ALPHA(1) AND ALPHA(2) CA2+ CHANNEL SUBUNIT EXPRESSION IN HUMAN NEURONAL AND SMALL-CELL CARCINOMA-CELLS

Monoclonal antibodies that recognize skeletal muscle dihydropyridine-sensitive calcium channel subunits were used to identify similar proteins in neuronal and small cell carcinoma cell lines. alpha(1)-related proteins were detected by FACS analysis on the surface of human neuroblastoma (IMR 32) and small cell carcinoma (DMS 273 and DMS 114) cell lines. alpha(1)-like polypeptides from these cells were isolated and partially characterized. The polypeptides exhibit an M(r) similar to that of the L-type channel alpha(1) subunit and are recognized by two distinct anti-alpha(1) mAbs.

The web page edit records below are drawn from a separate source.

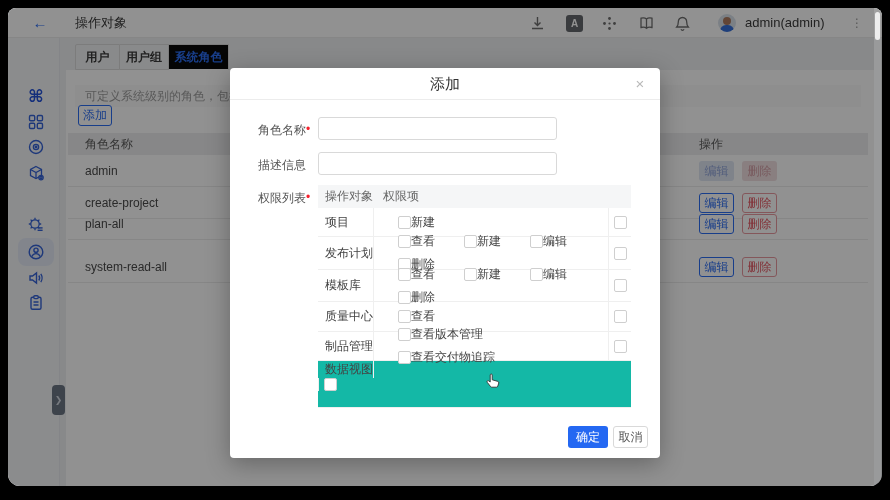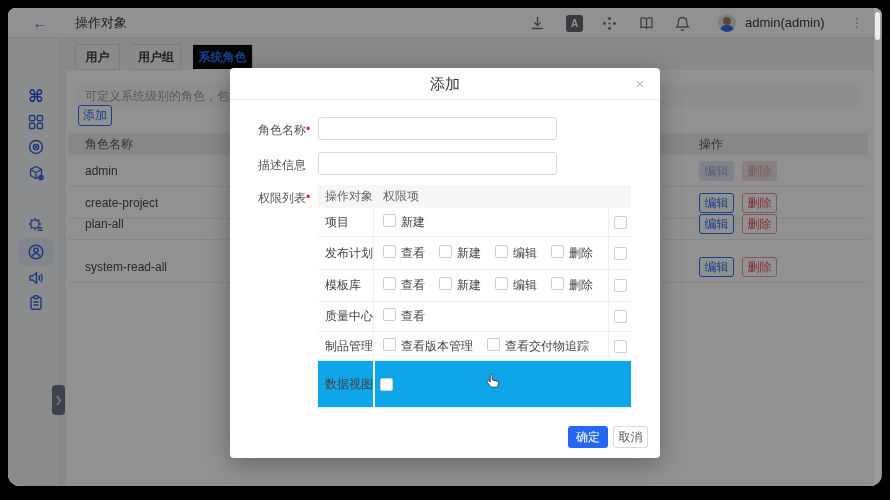--- a/index.html
+++ b/index.html
@@ -35,21 +35,21 @@
     align-items:center; justify-content:center; cursor:pointer; border-radius:8px; }
   .side-item.active { background:#e4eaf6; }
   .side-item svg { width:18px; height:18px; }
   .cmd-glyph { font-size:17px; font-weight:bold; color:#1d4ed8; line-height:1; }
 
   .collapse-handle { position:absolute; left:44px; top:377px; width:13px; height:30px;
     background:#677180; border-radius:4px; z-index:5; display:flex; align-items:center;
     justify-content:center; color:#cfd5de; font-size:9px; cursor:pointer; }
 
   
-  .tabbar { position:absolute; left:67px; top:36px; height:26px; display:flex;gap:12px; }
+  .tabbar { position:absolute; left:67px; top:36px; height:26px; display:flex; }
   .tab { height:26px; border:1px solid #d9d9d9; border-left-width:0; font-size:12px; font-weight:bold;
     color:#333; display:flex; align-items:center; justify-content:center; cursor:pointer;
     background:#f1f2f4; }
   .tab:first-child { border-left-width:1px; border-radius:2px 0 0 0; }
   .tab.active { background:#000000; color:#2468f2; border-bottom-color:#fff; }
   .panel { position:absolute; left:58px; top:62px; width:808px; height:416px; background:#fff; }
   .info-banner { position:absolute; left:9px; top:15px; width:786px; height:22px; background:#fafafa;
     font-size:12px; color:#999; line-height:22px; padding-left:10px; white-space:nowrap; overflow:hidden; }
   .add-btn { position:absolute; left:12px; top:35px; width:34px; height:21px; background:#fff;
     border:1px solid #2468f2; color:#2468f2; border-radius:3px; font-size:12px; cursor:pointer; }
@@ -78,30 +78,30 @@
   .field-label { position:absolute; font-size:12px; color:#555; }
   .req-dot { color:#f5222d; font-size:12px; position:absolute; }
   .text-input { position:absolute; left:88px; width:239px; height:23px; border:1px solid #d9d9d9;
     border-radius:3px; font-size:12px; padding:0 6px; color:#333; outline:none; }
 
   
   .perm-table { position:absolute; left:88px; top:117px; width:313px; }
   .pt-head { display:flex; height:23px; background:#f5f6f7; font-size:12px; color:#666; }
   .pt-row { display:flex; border-bottom:1px solid #efefef; font-size:12px; color:#444;
     background:#fff; }
-  .pt-row.hl { background:#0ea5e9; }
+  .pt-row.hl { background:#14b8a6;flex-direction:column; }
   .c-obj { width:56px; border-right:1px solid #efefef; display:flex; align-items:center;
     padding-left:7px; }
   .c-items { width:234px; display:flex; flex-wrap:wrap; align-items:center; align-content:center;
     padding:4px 0 4px 9px; gap:6px 14px; }
   .c-sel { width:23px; border-left:1px solid #efefef; display:flex; align-items:center;
     justify-content:center; }
   .pt-head .c-obj, .pt-head .c-sel { border-color:transparent; }
   .pt-head .c-items { padding-top:0; padding-bottom:0; }
-  .cb-item { display:flex; gap:5px; cursor:pointer; }
+  .cb-item { display:flex; align-items:center; cursor:pointer;margin-left:15px; }
   .cb { width:13px; height:13px; border:1px solid #cfcfcf; border-radius:2px; background:#fff; }
 
   .btn-ok { position:absolute; left:338px; top:358px; width:40px; height:22px; background:#2468f2;
     color:#fff; border:none; border-radius:3px; font-size:12px; cursor:pointer; }
   .btn-cancel { position:absolute; left:383px; top:358px; width:35px; height:22px; background:#fff;
     color:#555; border:1px solid #d9d9d9; border-radius:3px; font-size:12px; cursor:pointer; }
 
   
   .scrollbar { position:absolute; right:1px; top:0; width:7px; height:478px;
     background:rgba(255,255,255,0.15); z-index:70; }

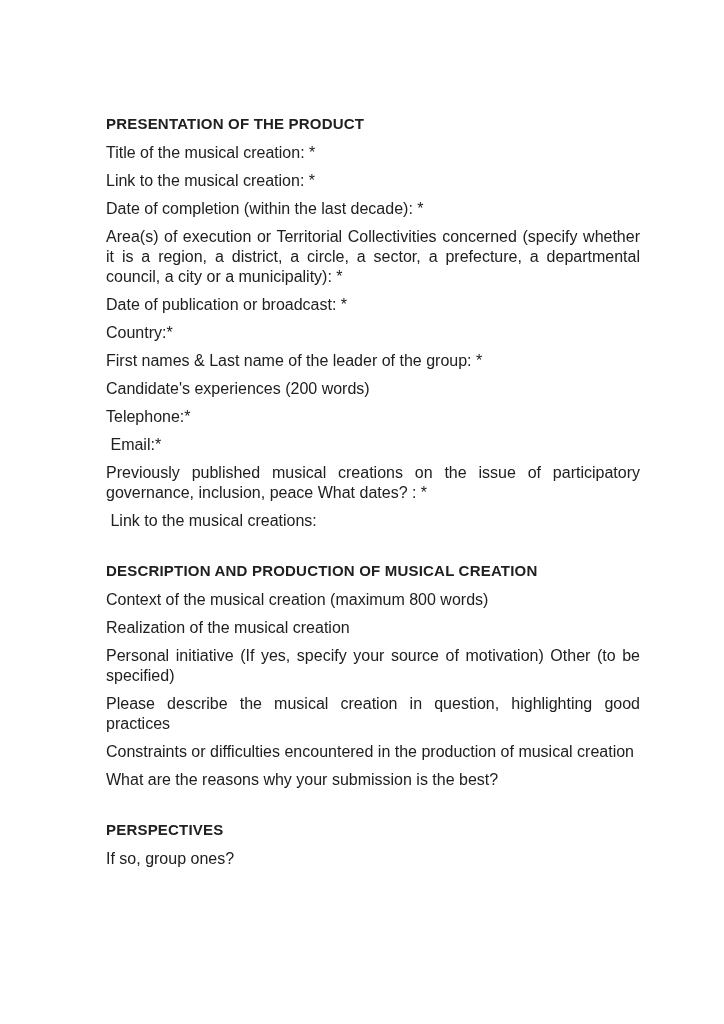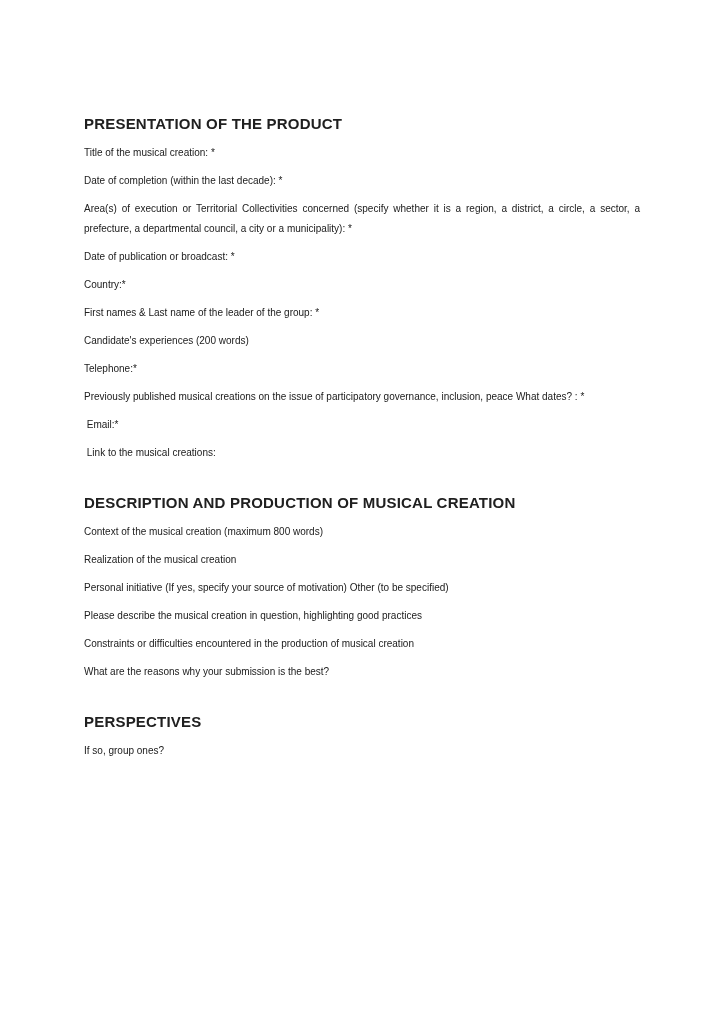--- a/index.html
+++ b/index.html
@@ -6,61 +6,62 @@
     margin: 0;
     padding: 0;
     background: #ffffff;
   }
   .page {
     position: relative;
     width: 724px;
     height: 1024px;
     background: #ffffff;
     box-sizing: border-box;
-    padding: 114px 84px 0 84px;
+    padding: 114px 84px 0 106px;
     font-family: "Liberation Sans", sans-serif;
     color: #202020;
     overflow: hidden;
   }
   .doc-heading {
     font-size: 15px;
     line-height: 20px;
     font-weight: 700;
     margin: 30px 0 9px 0;
     letter-spacing: 0.2px;
     white-space: pre-wrap;
   }
   .doc-heading.first {
     margin-top: 0;
   }
   .doc-par {
-    font-size: 10px;
+    font-size: 16px;
     line-height: 20px;
     margin: 0 0 8px 0;
     text-align: justify;
     white-space: pre-wrap;
   }
 </style>
 </head>
 <body>
 
 <div class="page">
 
   <div>
     <div class="doc-heading first">PRESENTATION OF THE PRODUCT</div>
     <p class="doc-par">Title of the musical creation: *</p>
+    <p class="doc-par">Link to the musical creation: *</p>
     <p class="doc-par">Date of completion (within the last decade): *</p>
     <p class="doc-par">Area(s) of execution or Territorial Collectivities concerned (specify whether it is a region, a district, a circle, a sector, a prefecture, a departmental council, a city or a municipality): *</p>
     <p class="doc-par">Date of publication or broadcast: *</p>
     <p class="doc-par">Country:*</p>
     <p class="doc-par">First names &amp; Last name of the leader of the group: *</p>
     <p class="doc-par">Candidate's experiences (200 words)</p>
     <p class="doc-par">Telephone:*</p>
+    <p class="doc-par"> Email:*</p>
     <p class="doc-par">Previously published musical creations on the issue of participatory governance, inclusion, peace What dates? : *</p>
-    <p class="doc-par"> Email:*</p>
     <p class="doc-par"> Link to the musical creations:</p>
   </div>
 
   <div>
     <div class="doc-heading">DESCRIPTION AND PRODUCTION OF MUSICAL CREATION</div>
     <p class="doc-par">Context of the musical creation (maximum 800 words)</p>
     <p class="doc-par">Realization of the musical creation</p>
     <p class="doc-par">Personal initiative (If yes, specify your source of motivation) Other (to be specified)</p>
     <p class="doc-par">Please describe the musical creation in question, highlighting good practices</p>
     <p class="doc-par">Constraints or difficulties encountered in the production of musical creation</p>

The data provide biochemical evidence for structural similarities between the alpha(1) subunit of small cell carcinoma and neuronal cell lines. Similarly, an alpha(2)-like protein was characterized from these cells. Because alpha(2) is a subunit shared by many subtypes of calcium channels, these data suggest that subunits other than the pore-forming alpha(1) subunit may play an important role in etiology of Lambert-Eaton syndrome. We demonstrate directly that small cell carcinoma and a cell line derived from peripheral neurons share L-type calcium channel-related proteins and a protein common to many voltage-gated calcium channel subtypes. These data support a model that proposes that cross-reactivity of anti-tumor cell antibodies with presynaptic elements, possibly calcium channels, plays a role in the development of Lambert-Eaton syndrome.